How to follow-up on a sales quote
By putting some thought into how you craft sales follow-up, when and how often you send emails, and how you measure results, you’ll likely see an increase in most (if not all) of your key sales metrics.
Even, simple strategies like using sales follow-up email templates, sending social media follow-up, such as on LinkedIn, and crafting clear CTAs (call to action) will streamline your follow-up workflow significantly.
Before we move on into details, here are the main steps to consider when following up on a sales quote:
- Determine where your potential customer sits in the buyer journey.
- Craft a tailored follow-up email with an enticing subject line.
- Select a good time to send the email (weekdays between 10 AM and 2 PM tend to be best).
- Use tracking software like PandaDoc to monitor recipient actions.

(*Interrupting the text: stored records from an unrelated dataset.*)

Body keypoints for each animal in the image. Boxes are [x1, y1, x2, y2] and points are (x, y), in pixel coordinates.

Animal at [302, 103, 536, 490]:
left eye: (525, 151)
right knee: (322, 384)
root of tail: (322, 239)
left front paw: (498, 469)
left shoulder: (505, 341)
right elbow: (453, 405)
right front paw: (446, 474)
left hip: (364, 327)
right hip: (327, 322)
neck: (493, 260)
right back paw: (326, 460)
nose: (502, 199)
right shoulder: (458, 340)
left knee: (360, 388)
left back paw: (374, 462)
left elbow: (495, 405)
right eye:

Questions to ask before following up on a sales quote
Before you start writing a follow-up email, it’s important to ask some key questions. The clearer the information you have about your prospective client and their circumstances, the more likely it is that you’ll strike a positive chord with them.
Salespeople should ask the following questions about clients prior to writing an email.
Read more: 10 ways sales and marketing should be working together
1. How close are they to buying?
It’s important to recognize where a potential client sits in your sales process.
The way you respond to somebody that has already agreed to buy a service and has been sent a quote as a mere formality will be different to the way you follow up on a quote that was included as part of an early-stage proposal.
2. Are they evaluating competitors?
If your previous email was sent in response to an open solicitation, such as an RFQ (request for quotation), then it’s more than likely that a prospective buyer is evaluating competitors.
You may want to be more persuasive if this is the case and point to additional information like case studies.
Always offer the option of a product demo and highlight relevant features, like integrations with your recipient’s CRM (if you’re selling software), onboarding assistance, and subscription discounts.
3. Is email the best follow-up strategy?
Depending on how much you’ve interacted with a client, you may know their preferred communication channel.
Following up via email will usually be a viable strategy, but you may want to check in with a phone call or even physical mail outreach. Always think about the customer’s specific pain points.
4. Are you speaking to the decision-maker?
A follow-up email is rendered useless if the recipient isn’t responsible for buying or making the final decision. Ensure that you’re contacting the right person.
For example, perhaps a quote was sent to an intermediary who needs to pass it on to someone higher up in the organization.
If this is the case, you might want to find the email address of the decision-maker and CC them.
Things to consider when writing successful follow-up emails
Writing successful follow-up emails is more of a science than an art.
By following a few simple rules, you will dramatically boost your open and conversion rates. Sales teams should keep the following tips in mind when writing follow-up emails.
1. Pay attention to the subject line
Data shows that some subject lines generate significantly more clicks than others and 35% of recipients (according to HubSpot) open an email based on the subject line alone.
In a nutshell: keep it short, straightforward, and add personalization.
2. Build engagement
Referencing any past interactions and highlighting the problem you’re seeking to remedy again can help build engagement and prompt them to reply.
Contextualizing the email a little in this way is far better than sending something generic and will ensure the recipient doesn’t think it’s a cold email.
3. Avoid automated follow-up
It goes without saying that you should always reference your recipient’s first name and their company name. But there’s also a strong argument for avoiding follow-up automation tools that work on trigger events entirely.
Unless you’re dealing with an unmanageably large volume of emails, it rarely makes sense to forgo the personalization that is only possible with personally-crafted emails.
4. Keep the email copy short
Your recipients don’t have much time. So keep it short! Data shows that longer emails aren’t read as much as shorter ones.
5. Include a phone number
Include a personal phone number, including times that you’ll be available, so that prospective clients can call you if they wish.
6. Make things as easy as possible
There’s always a possibility that a client has not received the quote or has lost it. Offer to send another copy (or include one as an attachment) if this is the case.
When to send follow-up emails
So when’s the best time to send follow-up emails?
The data is far from conclusive on this topic. To adequately answer this question in a way that’s applicable to your market, you should run your own tests.
Evaluating results is a relatively straightforward matter, and most email tools have analytics dashboards with metrics data like open rate, click rate, bounce rate, etc.
Here are some general tips for sales reps for priming emails for optimum success.
1. Weekday afternoons (between 10 AM and 2 PM) are usually best
Send your emails in the early afternoon on a weekday for the best chance of a reply. This applies to both the first email and subsequent ones.
2. More emails are better than fewer
The dictum “more is less” certainly doesn’t apply in this scenario.
Research shows that while response rates diminish as time progresses, there is still a chance of receiving a reply on the sixth, seventh, eighth email.
Create a set follow-up sequence and don’t give up after the follow-up email.
3. Work within a five-day window
Data shows that most responses are sent within a 5-day time frame. Dedicate the bulk of your sales follow-up efforts to this period.